─── Extract to read ───

Earlier this year, Bernie Sanders’s presidential campaign boasted that a deal it cut with its workers to form a union demonstrated a commitment to worker rights. Relations quickly got sticky, however, when the workers complained that they were receiving “poverty wages,” below $15 per hour. Now Sanders, seeking to regain some momentum for his campaign among unionized workers, has released what he calls a comprehensive plan to revive America’s labor movement. It’s a bold agenda, with recommendations to roll back portions of labor law dating back 60 years, impose new restraints on employers, and limit workers’ ability to opt out of union membership—despite polls showing that most Americans believe workers deserve that option. The goal, Sanders says, is to double union ranks, which would mean adding nearly 15 million new members.

─── Data block ───

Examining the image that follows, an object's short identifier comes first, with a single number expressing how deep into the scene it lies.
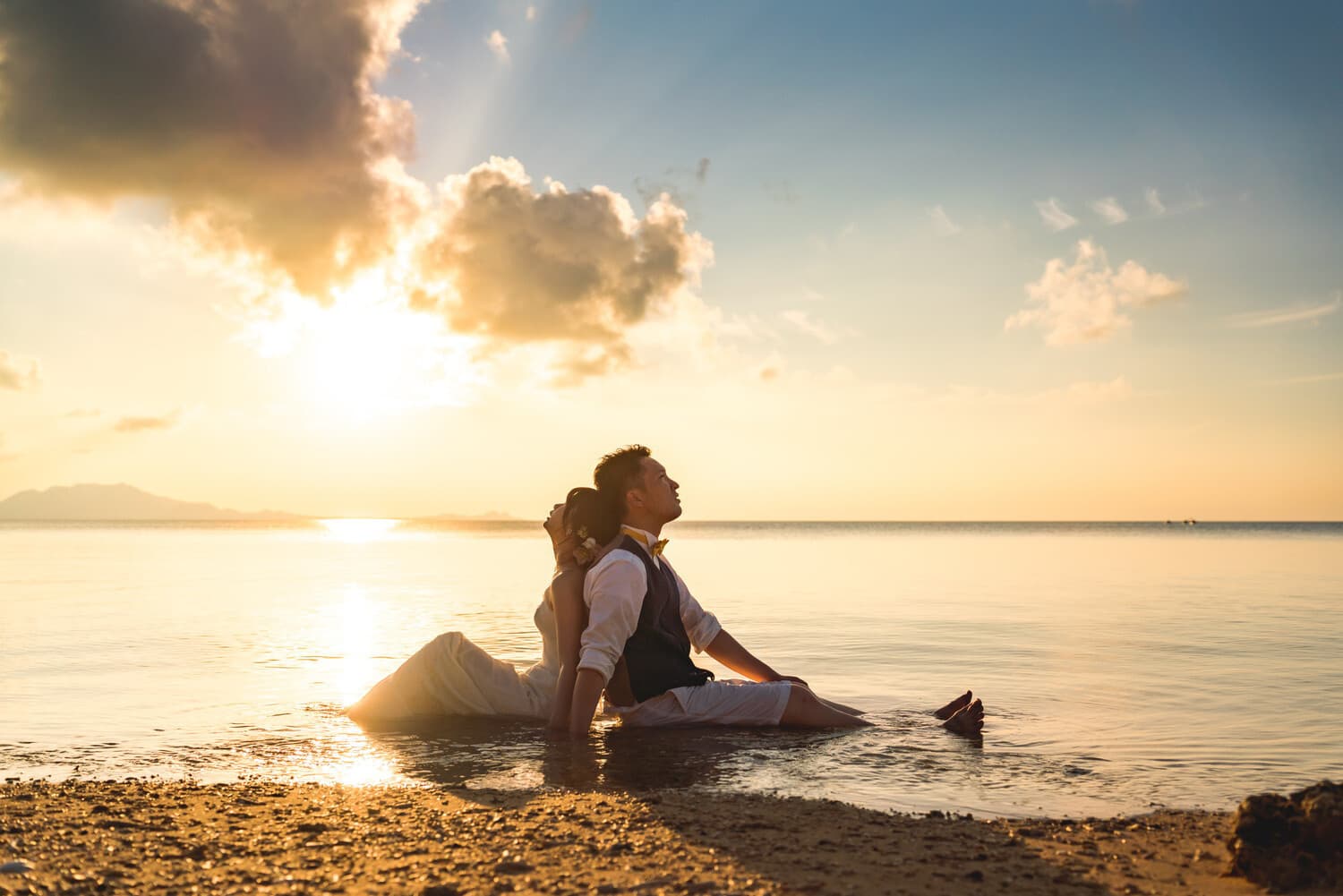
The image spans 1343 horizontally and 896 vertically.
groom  7.95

───

**How to complete this task**
Reproduce, word for word, the entire passage about Bernie Sanders's plan to revive the labor movement. Nothing in the lines affects what comes next.

**Task response**
Earlier this year, Bernie Sanders’s presidential campaign boasted that a deal it cut with its workers to form a union demonstrated a commitment to worker rights. Relations quickly got sticky, however, when the workers complained that they were receiving “poverty wages,” below $15 per hour. Now Sanders, seeking to regain some momentum for his campaign among unionized workers, has released what he calls a comprehensive plan to revive America’s labor movement. It’s a bold agenda, with recommendations to roll back portions of labor law dating back 60 years, impose new restraints on employers, and limit workers’ ability to opt out of union membership—despite polls showing that most Americans believe workers deserve that option. The goal, Sanders says, is to double union ranks, which would mean adding nearly 15 million new members.